Where'm I going with this? I apologize for rambling, I haven't written in this space for a while and today was jarringly emotional. Like many caucasians, when the TV cameras at the inauguration paused on the face of a middle-aged or older African-American crying, or saluting, I let myself believe I could possibly grasp 1% of 1% of that struggle.

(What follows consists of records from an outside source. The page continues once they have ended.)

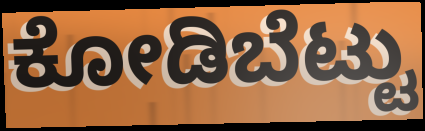
ಕೋಡಿಬೆಟ್ಟು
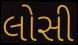
લોસી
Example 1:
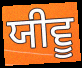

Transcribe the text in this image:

ਯੀਵੂ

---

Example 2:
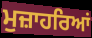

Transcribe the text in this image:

ਮੁਜ਼ਾਹਰਿਆਂ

I think I'm a fucking patriot, is what I'm saying. Check with me on this in four years (or less), but I also think Barack Obama is the best person we've elected president in my lifetime (I was almost two when Dick Nixon won in ’68.) But Obama isn't the problem; we are. As Mark Slouka's "Notebook" essay in the February issue of Harper's (worth the cover price) all-too-convincingly asserts, we have become a people so in love with our own ignorance that we perhaps shouldn't be trusted with this freedom anymore—at least not the freedom to vote. "Anti-intellectualism in America is a very old hat," Slouka writes, citing terrifying (if stray) anecdotes before reminding us that nearly half of those who voted in the last presidential election did so willingly for Sarah Palin (hide the kids) and that other guy. Also, 71% of Americans believe in angels. Linger on that one a bit.

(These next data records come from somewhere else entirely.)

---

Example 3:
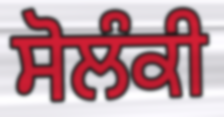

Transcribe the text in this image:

ਸੋਲੰਕੀ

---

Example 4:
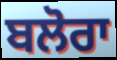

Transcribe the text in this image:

ਬਲੋਰਾ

And what about the rabid Obama supporters? "The fact that so many have convinced themselves that one man, thus far almost entirely untested, will slay the culture of corruption with one hand while pulling us out of the greatest mess we've known in a century with the other suggests that a certain kind of 'clap your hands if you believe' naiveté crosses the aisle at will." Then Slouka reminds us that in this pitched, so-important-that-everyone-in-the-world-was-watching election, 83 million Americans "didn't move, didn't vote." Some of them have just plain given up on politics, he admits, and who could blame them? (Well, ultimately, I could, and so could he.) The rest—and it's no small number—are dumber than a box of dirt, and they'd probably beat me to death to stay that way.

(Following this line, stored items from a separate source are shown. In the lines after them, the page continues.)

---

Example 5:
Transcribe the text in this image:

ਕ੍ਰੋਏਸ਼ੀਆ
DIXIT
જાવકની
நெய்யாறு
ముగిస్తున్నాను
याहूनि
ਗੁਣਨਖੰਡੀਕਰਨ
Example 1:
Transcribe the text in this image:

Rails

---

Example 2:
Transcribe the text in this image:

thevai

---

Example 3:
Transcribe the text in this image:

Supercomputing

Julius and Ethel Rosenberg were executed for espionage a little more than 50 years ago; what do you think the chances are that we'll see Bush & Co.—whose crimes stretch over the entirety of this decade and cost thousands of American lives (tens or hundreds of thousands of brown-skinned ones)—even brought to trial? The smartest among us wince and know that just to suggest it would be seen as anti-American. It's enough to make a guy wanna pull the wings off an angel (then dry them, crush them and maybe snort them).

I didn't even get around to how the most important things, like um, the election of a president, are seen in terms of sports now. Just listen to the anchors, look at the us vs. them mentality that defines us. And did you hear the "na na na na, hey hey hey, good-bye" cheers when Bush emerged this morning? If I can't see him imprisoned then i guess seeing him ridiculed is…no, no way is it good enough. Clearly I need to start going to rock shows in earnest again, and do little else. Stand by. Or sit, or whatever.